Monday, January 08, 2007

Short skirt, long boots

I'm almost done returning my Christmas presents. Don't get me wrong, my family did a great job with picking clothing out for me (of course they do have a list of preapproved stores), but I wanted to see if I could do any better with the after Christmas sales and, so far, I have.

For instance, I got this great skirt at Pre-approved Store #1: White House Black Market. My step-mother got me a shirt that was almost identical to one I already have from there, so I wandered through the sales racks and found a very short, very form-fitting gray skirt that would look amazing with my black leather boots.

I pranced around the office in my black boots and tiny skirt and it was very well received. Everyone in the sales department personally complimented me. My office husband asked me out to lunch for the first time ever -- I'd like to thank the skirt for such progress as I didn't have to do the asking this time.

12:30 comes and we walk out to his truck and I open the door and panic. He has a full-sized truck with super-sized tires. And no running boards. And the truck was parked on a upward incline for me. My very short, very form-fitting skirt would not allow me to climb in his truck. I tried grabbing the Oh Shit bar along the roof of the door, but I couldn't pull myself up into the seat. Office husband laughed; I nervously giggled.

Next I tried "backing" into the seat. I stuck my back to the seat and put my hands behind me and tried to jump up and sit, but alas, I'm not much of a jumper -- I'm rather white in that area. Two or three very poor attempts and I'm laughing too hard to even jump anymore.

Office Husband started coming around the truck, "Do you need help? Should I pick you up?"

"No!" My pride kept me from needing help to get in a freaking car, even if I did look completely ridiculous in the process.

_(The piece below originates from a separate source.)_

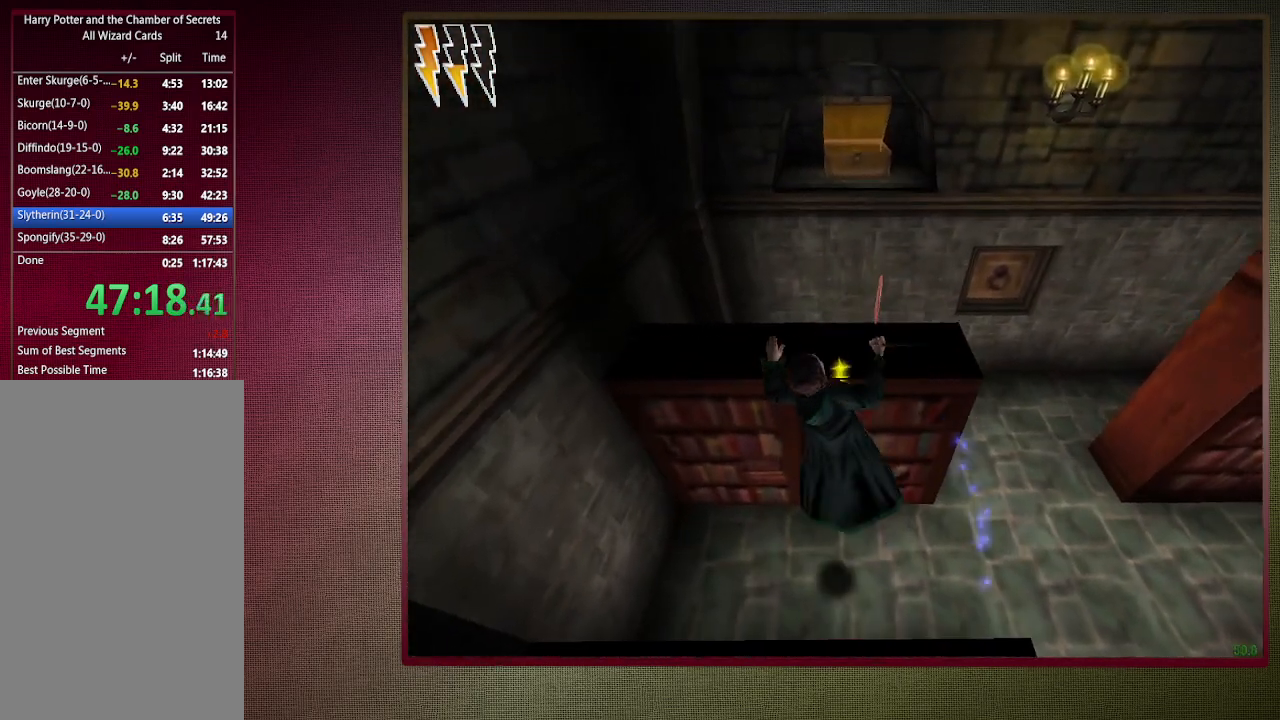
{"keys": ["a", "shift", "space", "w"], "mouse": [], "events": [[50, "mouse_left", "down"], [200, "mouse_left", "up"]]}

"Turn around!" I half-laughed, half-ordered. He did. I hiked my skirt up to my hips, flashing the (I hope) empty parking lot and climbed in. I yanked my skirt back down. "Okay, I'm good."

Office Husband turned around and got in the truck. Hmm, the shirt my step-mother bought for me wouldn't have given me this many problems.

But remember, I looked very sexy, even if I didn't act like it.

6 comments:

Anonymous said...

I have a friend who says, "If you can't sit on it, it's not a skirt."

The RHS said...

ah hell, for all he's done for you you oughtta' given him a show! ;)

so does this mean office hubby might have a thing for you? surely it can't all be skirt!

Anonymous said...

When the hell is your office husband going to become your real husband for crying out loud! I hate all of this pussy-footing around. I'm waiting for my damned wedding invitation!

Jamie said...

Robin- but it's cute!

The RHS- Well there were some scandalous Christmas party photos, but I don't think so.

Dan- HAHA! Yeah, it's all platonic there. I don't think he's my type.

Anonymous said...

why weren't there any personal visuals along with this story?

i think that would have gone along quite nicely.

Anonymous said...

I like this style... This stylish skirt and black leather boots both are fabulous!!